10. ‘Ghost Story’- A Sky Full of Stars (2014), Ghost Stories (Deluxe Edition) (2014)
Of all the songs on this list, this song not being included in Ghost Stories is something that frustrates me no end. Why? Because with the entire album relying on a holistic, gentle, ambient electronic pop sound, did anyone else find it so jarring when the EDM track ‘A Sky Full of Stars’ burst onto the scene? ‘Ghost Story’ on the other hand, brilliantly moulds together that pop sound with a lively electronic drum beat and a gorgeous acoustic sound (a nod to Coldplay’s earlier work). This song puts Buckland’s guitar back on centre stage in its climax, and delivering us one of Coldplay’s best. This song is the epitome of old and new blending together, and it’s an absolute knockout.
‘Brothers & Sisters’- non-album single (1999)

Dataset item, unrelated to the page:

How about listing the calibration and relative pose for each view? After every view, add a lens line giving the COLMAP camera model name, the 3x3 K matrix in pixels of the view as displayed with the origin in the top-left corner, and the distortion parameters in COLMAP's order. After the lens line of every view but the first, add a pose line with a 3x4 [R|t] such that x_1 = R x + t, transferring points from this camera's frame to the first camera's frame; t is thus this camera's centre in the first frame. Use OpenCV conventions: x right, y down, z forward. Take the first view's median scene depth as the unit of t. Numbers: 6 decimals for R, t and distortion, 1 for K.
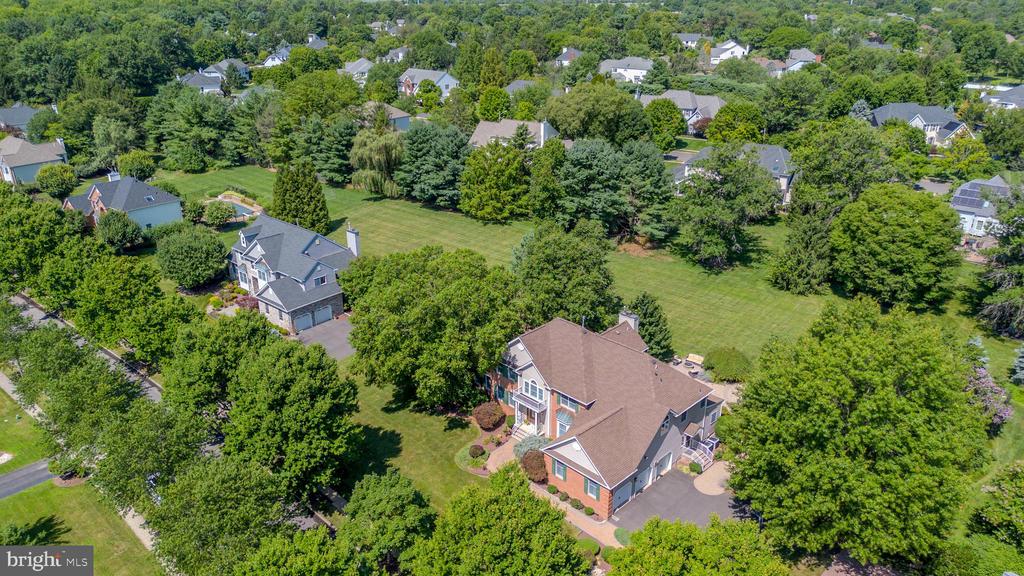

Coldplay’s first official single. Once again Martins ghostly vocals and Buckland’s guitar drives the proceedings, sounding like a younger brother to ‘Shiver’: a hidden early gem.
‘Moses’- Live 2003 (2003)
This song was only ever played live, and as so often during the AROBTTH period, the song really gives Jonny Buckland a chance to shine on his six string. Interestingly this song is actually a tribute to Martin’s ex-wife Gwyneth Paltrow… awkies?
‘Green Eyes’- A Rush of Blood to the Head (2002)
One of the most tender moments of Coldplay’s sophomore, and actually one of the albums simplest songs in terms of production. Buckland’s guitar really adds a lot to this piece, and although it ain’t no ‘Yellow’, it’s still a cracker.
‘Strawberry Swing’- Viva la Vida or Death And All His Friends (2008)
Ahhh, those gorgeous strings in this song! We can’t get enough of this penultimate track from Viva la Vida. Did you know this song has actually been scientifically proven to make people calmer and more relaxed… lets just say it leaves an impression. And that music video?!
‘Moving to Mars’- Every Teardrop is a Waterfall (2011)
I have to confess I wasn’t as big a fan of Coldplay’s fifth record, Mylo Xyloto. That’s not saying it’s bad, I just prefer the others. But this B-Side piano ballad, with its soaring chorus and building instrumentation, is certainly sweet on the ears, even though it may not have the presence of other ballads like ‘The Scientist.’